Daarmee raken we misschien wel aan de kern van zijn werk, denkt Paul. ‘Allereerst zie ik mezelf als fan van beroep. Ik vind mezelf een hele goede dj – misschien wel de allerbeste dj, boem! – maar wel máár een dj. Ik heb olympisch zilver, maar geen goud. Neem bijvoorbeeld de nieuwe Fatima Yamaha. Het is zo’n vet besef dat dit dé plaat is die je de komende maanden gaat horen. Dan besef ik: ik ben een soort dienaar van de popmuziek, ik ben me heel bewust dat iemand iets fantastisch heeft gemaakt, en ik ben in de gelegenheid om dat naar het publiek te brengen. Ik probeer de ware helden te faciliteren. Ik vind het zo’n zonde dat er bij dj-sets vaak alleen hormonen worden aangesproken, het is alleen maar knallen en pieken. Bij een goed optreden heb je ook momenten van bezinning of rust, misschien wel verdriet, als dj wil ik ook dat hele pallet aan emoties aanspreken.'
Hij valt even stil. ‘Nou ja, misschien was muziek voor mij aanvankelijk vooral escapisme.’ Wanneer ik naar zijn ouders vraag, begint Paul over zijn jeugd te vertellen. Zijn vader was het hoofd van een lagere school, zijn moeder was de oudste van een oorlogsgezin van negen kinderen, die van jongs af aan voor iedereen moest zorgen. Paul was een nakomertje: zijn broers en zus zijn veel ouder. ‘Mijn vader was een zwaar-neurotische en agressieve man. Daar hebben vooral mijn broers, zus en moeder mee te maken gehad, en ik alleen de eerste drie jaar van mijn leven. Toen is mijn vader met veel bombarie uit huis gezet.'
En jij was vier, dus je was je er wel quasi-bewust van, maar snapte er tegelijkertijd geen fuck van.
‘Precies. Mijn broers en zus hebben heel duidelijk traumatische herinneringen. Zij hadden hele concrete spoken, ik had meer abstracte vijanden. Ik heb echt last gehad van allerlei dwanggedachten en smetvrees, hele onzekere toestanden. Mijn eerste levensjaren waren superonzeker, en dat zijn juist de jaren van hechting.’
Kon je moeder er wel voor je zijn?

━━━━━━━━━━

◆ Opdracht 1
Noem alle soorten momenten die je volgens Paul in de brontekst ook hebt bij een goed optreden.
◆ Opdracht 2
Wat deed de vader van Paul voor werk, volgens de brontekst?
Baseer je alleen op de brontekst.

◆ Aangeleverd materiaal
━━━━━━━━━━

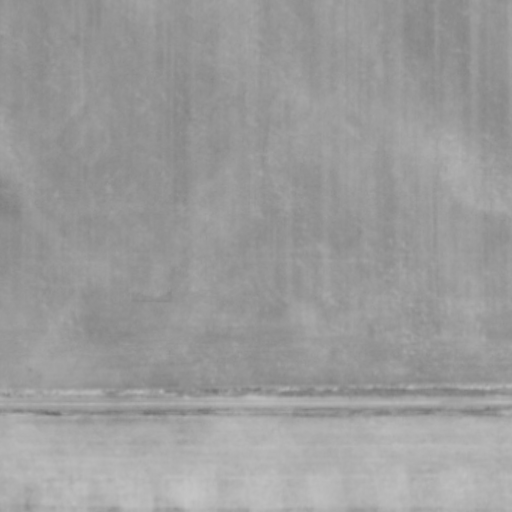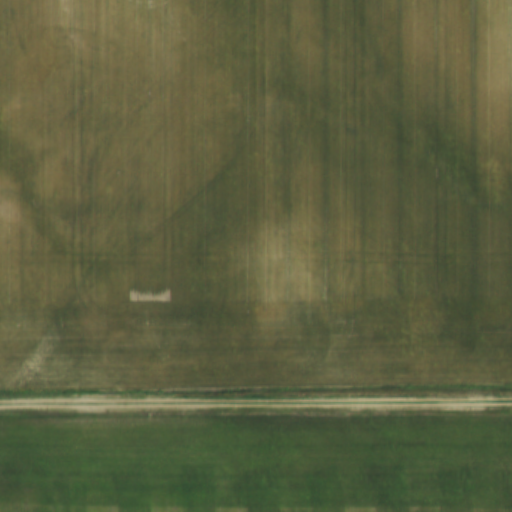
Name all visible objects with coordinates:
road: (255, 405)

━━━━━━━━━━

◆ Verwacht antwoord 1
Bezinning, rust, verdriet

◆ Verwacht antwoord 2
Hij was het hoofd van een lagere school.